### WORK TO BE COMPLETED
Print the data again, exactly.

START INFORMATION

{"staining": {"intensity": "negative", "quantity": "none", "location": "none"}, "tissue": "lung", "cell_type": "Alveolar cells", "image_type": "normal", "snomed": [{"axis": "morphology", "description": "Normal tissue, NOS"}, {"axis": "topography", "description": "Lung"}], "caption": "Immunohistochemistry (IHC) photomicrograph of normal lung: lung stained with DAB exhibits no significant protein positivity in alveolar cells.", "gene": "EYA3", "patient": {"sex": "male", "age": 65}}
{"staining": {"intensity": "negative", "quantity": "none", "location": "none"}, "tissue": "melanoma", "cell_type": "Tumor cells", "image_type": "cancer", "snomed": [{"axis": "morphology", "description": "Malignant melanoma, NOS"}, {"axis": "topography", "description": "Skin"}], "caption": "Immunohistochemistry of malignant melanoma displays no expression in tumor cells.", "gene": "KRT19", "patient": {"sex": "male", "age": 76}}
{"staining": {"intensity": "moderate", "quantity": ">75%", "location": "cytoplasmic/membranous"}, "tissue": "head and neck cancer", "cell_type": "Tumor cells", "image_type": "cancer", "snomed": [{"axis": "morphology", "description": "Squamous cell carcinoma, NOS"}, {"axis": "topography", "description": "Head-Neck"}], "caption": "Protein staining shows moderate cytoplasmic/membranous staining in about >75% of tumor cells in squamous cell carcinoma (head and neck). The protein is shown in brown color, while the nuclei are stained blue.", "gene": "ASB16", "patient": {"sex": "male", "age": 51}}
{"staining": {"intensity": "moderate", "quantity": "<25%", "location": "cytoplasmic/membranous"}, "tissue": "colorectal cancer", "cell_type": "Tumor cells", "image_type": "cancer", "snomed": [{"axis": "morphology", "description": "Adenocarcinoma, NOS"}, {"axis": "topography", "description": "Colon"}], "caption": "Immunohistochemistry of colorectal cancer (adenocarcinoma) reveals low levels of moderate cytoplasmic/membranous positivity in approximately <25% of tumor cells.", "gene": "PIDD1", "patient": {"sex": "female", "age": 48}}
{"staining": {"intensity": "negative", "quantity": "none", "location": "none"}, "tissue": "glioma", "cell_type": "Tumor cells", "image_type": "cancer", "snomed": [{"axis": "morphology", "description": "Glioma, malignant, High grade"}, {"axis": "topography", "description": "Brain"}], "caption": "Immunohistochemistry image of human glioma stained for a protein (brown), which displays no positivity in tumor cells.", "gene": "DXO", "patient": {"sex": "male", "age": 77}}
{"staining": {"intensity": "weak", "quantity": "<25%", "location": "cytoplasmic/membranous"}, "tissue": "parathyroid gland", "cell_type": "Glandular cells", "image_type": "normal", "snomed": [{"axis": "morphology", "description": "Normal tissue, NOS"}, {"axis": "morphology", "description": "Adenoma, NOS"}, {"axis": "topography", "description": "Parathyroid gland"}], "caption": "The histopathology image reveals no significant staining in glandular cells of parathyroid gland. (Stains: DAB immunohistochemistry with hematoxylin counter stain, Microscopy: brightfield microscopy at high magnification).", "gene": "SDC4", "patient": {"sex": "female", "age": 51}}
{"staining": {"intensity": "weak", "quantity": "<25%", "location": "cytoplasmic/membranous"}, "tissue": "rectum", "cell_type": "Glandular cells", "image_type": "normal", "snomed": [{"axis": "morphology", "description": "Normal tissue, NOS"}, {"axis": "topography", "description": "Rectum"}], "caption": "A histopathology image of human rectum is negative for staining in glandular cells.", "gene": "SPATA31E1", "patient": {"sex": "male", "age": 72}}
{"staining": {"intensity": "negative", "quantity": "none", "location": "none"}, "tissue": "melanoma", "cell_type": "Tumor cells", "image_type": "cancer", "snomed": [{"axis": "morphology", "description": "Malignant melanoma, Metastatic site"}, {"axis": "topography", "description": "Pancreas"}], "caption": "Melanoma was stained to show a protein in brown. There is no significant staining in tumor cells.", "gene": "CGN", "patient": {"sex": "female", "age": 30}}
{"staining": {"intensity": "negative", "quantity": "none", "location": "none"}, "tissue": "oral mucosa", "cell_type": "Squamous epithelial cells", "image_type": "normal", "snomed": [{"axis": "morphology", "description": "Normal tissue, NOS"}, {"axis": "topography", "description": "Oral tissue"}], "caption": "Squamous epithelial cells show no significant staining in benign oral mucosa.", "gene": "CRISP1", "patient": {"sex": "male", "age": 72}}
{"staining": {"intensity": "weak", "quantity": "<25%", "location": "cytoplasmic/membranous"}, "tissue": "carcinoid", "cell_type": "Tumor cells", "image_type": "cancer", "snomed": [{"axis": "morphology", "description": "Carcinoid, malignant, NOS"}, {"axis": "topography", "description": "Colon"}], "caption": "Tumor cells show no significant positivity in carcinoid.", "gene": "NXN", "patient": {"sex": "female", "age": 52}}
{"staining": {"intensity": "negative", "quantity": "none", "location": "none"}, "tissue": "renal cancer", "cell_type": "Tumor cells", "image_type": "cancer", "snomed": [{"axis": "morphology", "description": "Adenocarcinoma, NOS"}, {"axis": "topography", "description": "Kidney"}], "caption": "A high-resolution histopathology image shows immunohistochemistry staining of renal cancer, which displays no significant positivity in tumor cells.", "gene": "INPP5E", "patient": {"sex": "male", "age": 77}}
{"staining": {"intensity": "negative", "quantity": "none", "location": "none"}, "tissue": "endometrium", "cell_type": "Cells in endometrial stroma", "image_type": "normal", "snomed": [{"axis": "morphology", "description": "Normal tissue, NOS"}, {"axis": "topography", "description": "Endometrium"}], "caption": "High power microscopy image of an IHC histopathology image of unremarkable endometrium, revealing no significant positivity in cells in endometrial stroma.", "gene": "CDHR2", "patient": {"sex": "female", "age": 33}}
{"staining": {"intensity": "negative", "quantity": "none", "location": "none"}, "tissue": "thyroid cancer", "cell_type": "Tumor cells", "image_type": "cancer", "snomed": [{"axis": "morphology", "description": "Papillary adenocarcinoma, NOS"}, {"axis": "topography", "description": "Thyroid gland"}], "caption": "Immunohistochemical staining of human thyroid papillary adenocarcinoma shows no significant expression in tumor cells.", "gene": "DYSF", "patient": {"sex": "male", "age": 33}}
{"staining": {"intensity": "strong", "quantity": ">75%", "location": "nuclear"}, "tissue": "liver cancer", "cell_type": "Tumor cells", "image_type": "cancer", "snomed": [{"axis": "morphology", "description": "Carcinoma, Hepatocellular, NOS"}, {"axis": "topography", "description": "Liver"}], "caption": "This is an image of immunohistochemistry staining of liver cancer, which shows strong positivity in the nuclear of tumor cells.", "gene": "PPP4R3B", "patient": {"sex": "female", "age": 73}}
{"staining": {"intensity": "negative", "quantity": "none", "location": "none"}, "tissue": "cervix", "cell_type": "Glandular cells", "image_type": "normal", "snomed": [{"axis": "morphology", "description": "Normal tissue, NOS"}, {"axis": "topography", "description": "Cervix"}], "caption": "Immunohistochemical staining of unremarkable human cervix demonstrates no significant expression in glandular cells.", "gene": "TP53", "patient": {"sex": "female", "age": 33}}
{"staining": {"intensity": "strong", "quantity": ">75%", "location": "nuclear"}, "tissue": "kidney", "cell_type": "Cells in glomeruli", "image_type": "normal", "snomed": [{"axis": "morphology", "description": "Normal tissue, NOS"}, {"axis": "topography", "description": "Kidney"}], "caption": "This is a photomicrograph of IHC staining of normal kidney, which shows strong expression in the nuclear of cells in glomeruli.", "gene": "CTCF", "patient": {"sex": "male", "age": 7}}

END INFORMATION

### YOUR RESPONSE
{"staining": {"intensity": "negative", "quantity": "none", "location": "none"}, "tissue": "lung", "cell_type": "Alveolar cells", "image_type": "normal", "snomed": [{"axis": "morphology", "description": "Normal tissue, NOS"}, {"axis": "topography", "description": "Lung"}], "caption": "Immunohistochemistry (IHC) photomicrograph of normal lung: lung stained with DAB exhibits no significant protein positivity in alveolar cells.", "gene": "EYA3", "patient": {"sex": "male", "age": 65}}
{"staining": {"intensity": "negative", "quantity": "none", "location": "none"}, "tissue": "melanoma", "cell_type": "Tumor cells", "image_type": "cancer", "snomed": [{"axis": "morphology", "description": "Malignant melanoma, NOS"}, {"axis": "topography", "description": "Skin"}], "caption": "Immunohistochemistry of malignant melanoma displays no expression in tumor cells.", "gene": "KRT19", "patient": {"sex": "male", "age": 76}}
{"staining": {"intensity": "moderate", "quantity": ">75%", "location": "cytoplasmic/membranous"}, "tissue": "head and neck cancer", "cell_type": "Tumor cells", "image_type": "cancer", "snomed": [{"axis": "morphology", "description": "Squamous cell carcinoma, NOS"}, {"axis": "topography", "description": "Head-Neck"}], "caption": "Protein staining shows moderate cytoplasmic/membranous staining in about >75% of tumor cells in squamous cell carcinoma (head and neck). The protein is shown in brown color, while the nuclei are stained blue.", "gene": "ASB16", "patient": {"sex": "male", "age": 51}}
{"staining": {"intensity": "moderate", "quantity": "<25%", "location": "cytoplasmic/membranous"}, "tissue": "colorectal cancer", "cell_type": "Tumor cells", "image_type": "cancer", "snomed": [{"axis": "morphology", "description": "Adenocarcinoma, NOS"}, {"axis": "topography", "description": "Colon"}], "caption": "Immunohistochemistry of colorectal cancer (adenocarcinoma) reveals low levels of moderate cytoplasmic/membranous positivity in approximately <25% of tumor cells.", "gene": "PIDD1", "patient": {"sex": "female", "age": 48}}
{"staining": {"intensity": "negative", "quantity": "none", "location": "none"}, "tissue": "glioma", "cell_type": "Tumor cells", "image_type": "cancer", "snomed": [{"axis": "morphology", "description": "Glioma, malignant, High grade"}, {"axis": "topography", "description": "Brain"}], "caption": "Immunohistochemistry image of human glioma stained for a protein (brown), which displays no positivity in tumor cells.", "gene": "DXO", "patient": {"sex": "male", "age": 77}}
{"staining": {"intensity": "weak", "quantity": "<25%", "location": "cytoplasmic/membranous"}, "tissue": "parathyroid gland", "cell_type": "Glandular cells", "image_type": "normal", "snomed": [{"axis": "morphology", "description": "Normal tissue, NOS"}, {"axis": "morphology", "description": "Adenoma, NOS"}, {"axis": "topography", "description": "Parathyroid gland"}], "caption": "The histopathology image reveals no significant staining in glandular cells of parathyroid gland. (Stains: DAB immunohistochemistry with hematoxylin counter stain, Microscopy: brightfield microscopy at high magnification).", "gene": "SDC4", "patient": {"sex": "female", "age": 51}}
{"staining": {"intensity": "weak", "quantity": "<25%", "location": "cytoplasmic/membranous"}, "tissue": "rectum", "cell_type": "Glandular cells", "image_type": "normal", "snomed": [{"axis": "morphology", "description": "Normal tissue, NOS"}, {"axis": "topography", "description": "Rectum"}], "caption": "A histopathology image of human rectum is negative for staining in glandular cells.", "gene": "SPATA31E1", "patient": {"sex": "male", "age": 72}}
{"staining": {"intensity": "negative", "quantity": "none", "location": "none"}, "tissue": "melanoma", "cell_type": "Tumor cells", "image_type": "cancer", "snomed": [{"axis": "morphology", "description": "Malignant melanoma, Metastatic site"}, {"axis": "topography", "description": "Pancreas"}], "caption": "Melanoma was stained to show a protein in brown. There is no significant staining in tumor cells.", "gene": "CGN", "patient": {"sex": "female", "age": 30}}
{"staining": {"intensity": "negative", "quantity": "none", "location": "none"}, "tissue": "oral mucosa", "cell_type": "Squamous epithelial cells", "image_type": "normal", "snomed": [{"axis": "morphology", "description": "Normal tissue, NOS"}, {"axis": "topography", "description": "Oral tissue"}], "caption": "Squamous epithelial cells show no significant staining in benign oral mucosa.", "gene": "CRISP1", "patient": {"sex": "male", "age": 72}}
{"staining": {"intensity": "weak", "quantity": "<25%", "location": "cytoplasmic/membranous"}, "tissue": "carcinoid", "cell_type": "Tumor cells", "image_type": "cancer", "snomed": [{"axis": "morphology", "description": "Carcinoid, malignant, NOS"}, {"axis": "topography", "description": "Colon"}], "caption": "Tumor cells show no significant positivity in carcinoid.", "gene": "NXN", "patient": {"sex": "female", "age": 52}}
{"staining": {"intensity": "negative", "quantity": "none", "location": "none"}, "tissue": "renal cancer", "cell_type": "Tumor cells", "image_type": "cancer", "snomed": [{"axis": "morphology", "description": "Adenocarcinoma, NOS"}, {"axis": "topography", "description": "Kidney"}], "caption": "A high-resolution histopathology image shows immunohistochemistry staining of renal cancer, which displays no significant positivity in tumor cells.", "gene": "INPP5E", "patient": {"sex": "male", "age": 77}}
{"staining": {"intensity": "negative", "quantity": "none", "location": "none"}, "tissue": "endometrium", "cell_type": "Cells in endometrial stroma", "image_type": "normal", "snomed": [{"axis": "morphology", "description": "Normal tissue, NOS"}, {"axis": "topography", "description": "Endometrium"}], "caption": "High power microscopy image of an IHC histopathology image of unremarkable endometrium, revealing no significant positivity in cells in endometrial stroma.", "gene": "CDHR2", "patient": {"sex": "female", "age": 33}}
{"staining": {"intensity": "negative", "quantity": "none", "location": "none"}, "tissue": "thyroid cancer", "cell_type": "Tumor cells", "image_type": "cancer", "snomed": [{"axis": "morphology", "description": "Papillary adenocarcinoma, NOS"}, {"axis": "topography", "description": "Thyroid gland"}], "caption": "Immunohistochemical staining of human thyroid papillary adenocarcinoma shows no significant expression in tumor cells.", "gene": "DYSF", "patient": {"sex": "male", "age": 33}}
{"staining": {"intensity": "strong", "quantity": ">75%", "location": "nuclear"}, "tissue": "liver cancer", "cell_type": "Tumor cells", "image_type": "cancer", "snomed": [{"axis": "morphology", "description": "Carcinoma, Hepatocellular, NOS"}, {"axis": "topography", "description": "Liver"}], "caption": "This is an image of immunohistochemistry staining of liver cancer, which shows strong positivity in the nuclear of tumor cells.", "gene": "PPP4R3B", "patient": {"sex": "female", "age": 73}}
{"staining": {"intensity": "negative", "quantity": "none", "location": "none"}, "tissue": "cervix", "cell_type": "Glandular cells", "image_type": "normal", "snomed": [{"axis": "morphology", "description": "Normal tissue, NOS"}, {"axis": "topography", "description": "Cervix"}], "caption": "Immunohistochemical staining of unremarkable human cervix demonstrates no significant expression in glandular cells.", "gene": "TP53", "patient": {"sex": "female", "age": 33}}
{"staining": {"intensity": "strong", "quantity": ">75%", "location": "nuclear"}, "tissue": "kidney", "cell_type": "Cells in glomeruli", "image_type": "normal", "snomed": [{"axis": "morphology", "description": "Normal tissue, NOS"}, {"axis": "topography", "description": "Kidney"}], "caption": "This is a photomicrograph of IHC staining of normal kidney, which shows strong expression in the nuclear of cells in glomeruli.", "gene": "CTCF", "patient": {"sex": "male", "age": 7}}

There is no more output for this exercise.